According to the National Highway Traffic Safety Administration (NHTSA), almost 40,000 people are killed on American roads and highways per year. And while some collisions are truly accidents, many are also caused by those operating their vehicles in an illegal manner. When this happens and someone dies as a result, they may be charged with vehicular manslaughter.
But because every state defines and classifies criminal charges in different ways, there may be a wide range of actions that can qualify for a vehicular manslaughter designation. Here is a short guide to what actions can result in such a charge and the potential consequences.
Is Vehicular Manslaughter the Same as Vehicular Homicide?
Like many legal questions, it depends, and can be confusing. In most jurisdictions, statutes separate vehicular manslaughter from vehicle homicide through the element of criminal intent. The latter charge requires that the state prove premeditation and intent, while the former only requires negligence or reckless behavior to prove.
But many states may combine the two under the same category, often called vehicular homicide despite the many distinctions. The states that have this approach often use a degree system, with the more serious charges being higher degrees with stricter possible punishments.
All states except Alaska, Arizona, and Montana have statutes specifically addressing deaths caused while operating a vehicle. In these states, a defendant may instead be charged with homicide/murder or manslaughter. In certain instances, a vehicular manslaughter charge may also be charged as a negligent homicide.
Is Vehicular Manslaughter a Felony or Misdemeanor?
Vehicular manslaughter can be charged as either a felony or a misdemeanor, depending on the state and the facts of each case. In addition, many states do not charge crimes based on a felony/misdemeanor basis, but through degrees. For example, a crime that would earn a felony classification in some states may be categorized as a first or second degree criminal offense in others. Ultimately how a vehicular manslaughter is charged comes down to the specific facts of each incident, including what illegal act was committed to cause the collision and how reckless or dangerous it was.
If a driver causes an accident while driving slightly over the speed limit, they will usually face lesser charges or punishment than if they had caused one while driving drunk. For example, in Georgia a first degree charge can be levied if the driver was drunk, fleeing police, or overtaking a school bus. The less serious second degree charge is used for all other non-homicide violations.
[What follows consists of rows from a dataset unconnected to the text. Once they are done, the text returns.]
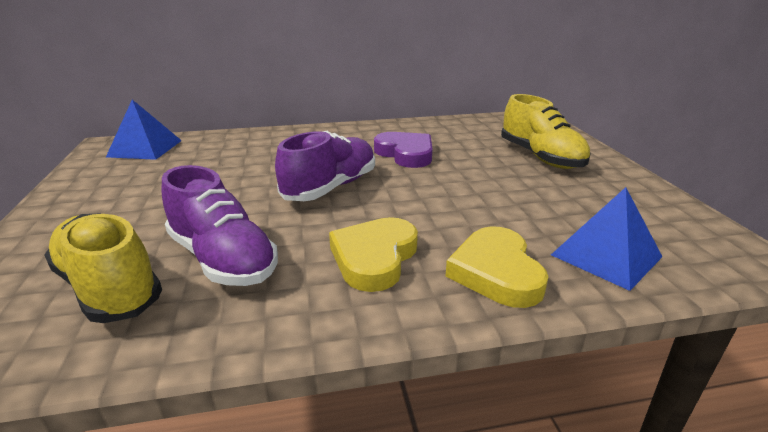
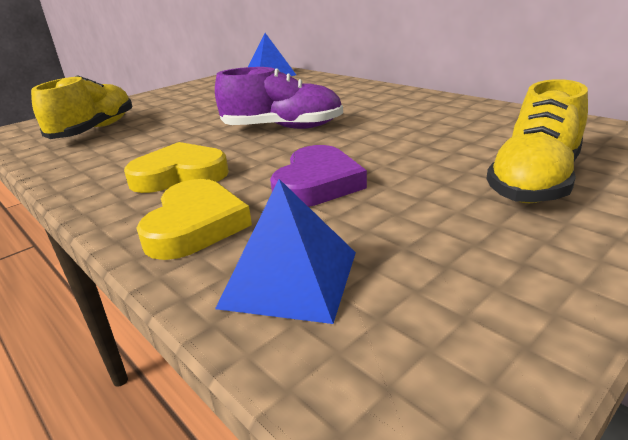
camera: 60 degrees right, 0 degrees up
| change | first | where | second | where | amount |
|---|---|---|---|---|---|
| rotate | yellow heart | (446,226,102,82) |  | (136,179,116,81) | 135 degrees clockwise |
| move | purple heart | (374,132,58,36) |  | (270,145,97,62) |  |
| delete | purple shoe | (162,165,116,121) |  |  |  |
The former is comparable to a felony, and the latter to a misdemeanor.
What are the Possible Punishments for Vehicular Manslaughter?
Once again, a possible sentence for someone convicted of vehicular manslaughter depends on the state, but can include fines, loss of driving privileges, probation, and prison time. These sentences may be enhanced due to a determination of gross negligence, or if the convicted person has a previous criminal history (especially any driving-related charges/convictions). Intoxication also plays a factor in determining punishment.
Are there Defenses to a Vehicular Manslaughter Charge?
Most charges require that a prosecutor present evidence to meet a two-pronged approach to criminal responsibility. These are the actus reus, which is the illegal action, and mens rea, which is the person’s intent/state of mind that the action is wrong. Many legal defenses seek to disprove one of these elements, therefore eliminating a vital part of the criminal charge.
To help negate actus reus, a defendant can present evidence that the deceased person also committed an illegal or negligent action, such as a pedestrian jaywalking in a busy street when there are signs prohibiting such activity. For mens rea, the accused person may provide evidence that they were drugged or unintentionally consumed an illegal or intoxifying substance. This is known as involuntary intoxication. It should be noted that some defenses will not apply to all vehicular manslaughter/homicide cases. This is because the necessary level of intent can differ from case to case.
Do I Need a Lawyer for a Vehicular Manslaughter Charge?
Any criminal accusation is serious, especially when facing serious criminal charges like vehicular manslaughter/homicide. If you are arrested and charged with this crime, you have the right to legal representation. Because every jurisdiction’s laws are different, it is very important to seek the assistance of a criminal defense attorney in your state with experience dealing with such cases.
They can advise you of your rights and develop the best legal strategy to achieve the best possible result in your case. They will be your advocate every step of the way, through questioning and negotiations to defending you in court if necessary. Again, remember that you have a right to legal counsel, and you do not need to face such a scary time on your own.